Clair Trebes, sales and marketing, RT Litho












A proactive medium

Without social media, the last twelve months could have proved very different for us. We have made considerable headway with how we promote our business mainly down social media being a part of our marketing mix. We are in a very competitive market but the clients are there, you just need to go and look for them—without ‘hard selling’.

Thanks to the work we have done, we now see our services recommended and our work praised. Every step of the way, we try to over deliver on the customer experience. With a £27,000 increase in turnover—and growing—thanks to the likes of Twitter, we feel this is where the future lies for developing our community and clients further.

As a business, we believe we started utilising these free tools at exactly the right time for us to move forward by being proactive, rather than reactive, to the industry going into a decline.

Social media has changed the way the world connects, and more importantly how it does business

Marketing budgets were being cut and people were spending less on their printed matter, but people still need print and will buy print. Social media has changed the way the world connects, and more importantly how it does business.

We are now reaching more business-to-consumer clients, and as a trade printer for over the last 20 years, we find ourselves working with a vaster variation of client now which is great. Social media forces us to keep a more personal connection with our clients and prospects, which is more valuable than ever for people to understand who want to be successful using social media.

Print certainly isn’t dead; even in the current state of the industry, but how people look for services has changed—the customer recommendation is stronger now than it ever has been.

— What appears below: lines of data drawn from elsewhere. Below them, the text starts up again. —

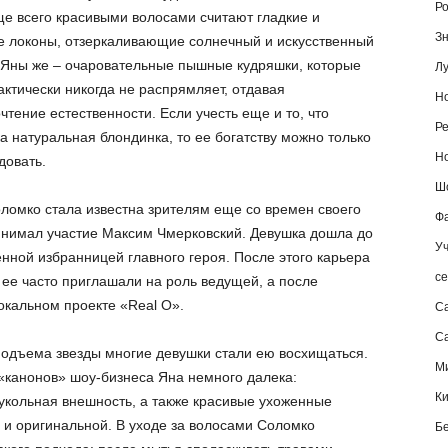
Ро
ще всего красивыми волосами считают гладкие и
Зн
 локоны, отзеркаливающие солнечный и искусственный
У Яны же – очаровательные пышные кудряшки, которые
Лу
актически никогда не распрямляет, отдавая
Но
чтение естественности. Если учесть еще и то, что
Ре
а натуральная блондинка, то ее богатству можно только
Но
довать.
Шо
ломко стала известна зрителям еще со времен своего
Фа
ринимал участие Максим Чмерковский. Девушка дошла до
Уч
енной избранницей главного героя. После этого карьера
се
 ее часто приглашали на роль ведущей, а после
окальном проекте «Real O».
С
Са
подъема звезды многие девушки стали ею восхищаться.
М
х «канонов» шоу-бизнеса Яна немного далека:
К
кукольная внешность, а также красивые ухоженные
 и оригинальной. В уходе за волосами Соломко
Б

Rod Fisher, managing director, Print-Leeds












Raising profile, not sales


Although social media may continue to grow in terms of both its size and influence, in my opinion it is only helping business-to-consumer companies improve their fortunes—it has not proved its usefulness to business-to-business firms, such as ourselves. 

Print-Leeds is a specialist print house, which over the last two years, has evolved and grown significantly. We specialise in wet-glue labels for the drinks and food industries, UV litho printing on plastic, and wide-format digital print. While we are consistently active on both Twitter and LinkedIn; we have also got a Facebook page, but this is only useful if you are actually engaging with consumer, which we are not. We are talking to both businesses and other printers. 

Our experience tells us that social media is not useful to print businesses looking to improve their own fortunes

We have been using Twitter for a a couple of years now and I can categorically say that our effort is not being converted into sales. The positives are that we now have over 600 followers, and this has doubled since we increased our tweeting. What it has done is help improve our relationship with the different media and it will also have raised our overall profile—that said, we do not have any solid proof of this. 

With LinkedIn, I am now connecting with the relevant people and groups, but this does not convert into orders either; but, once again, it is another useful method of raising our profile. Our experience tells us that social media is not useful to print businesses looking to improve their own fortunes. But, in terms of what can help this side of business, this is what I think is useful: excellent quality print, good old customer service and a proactive sales team.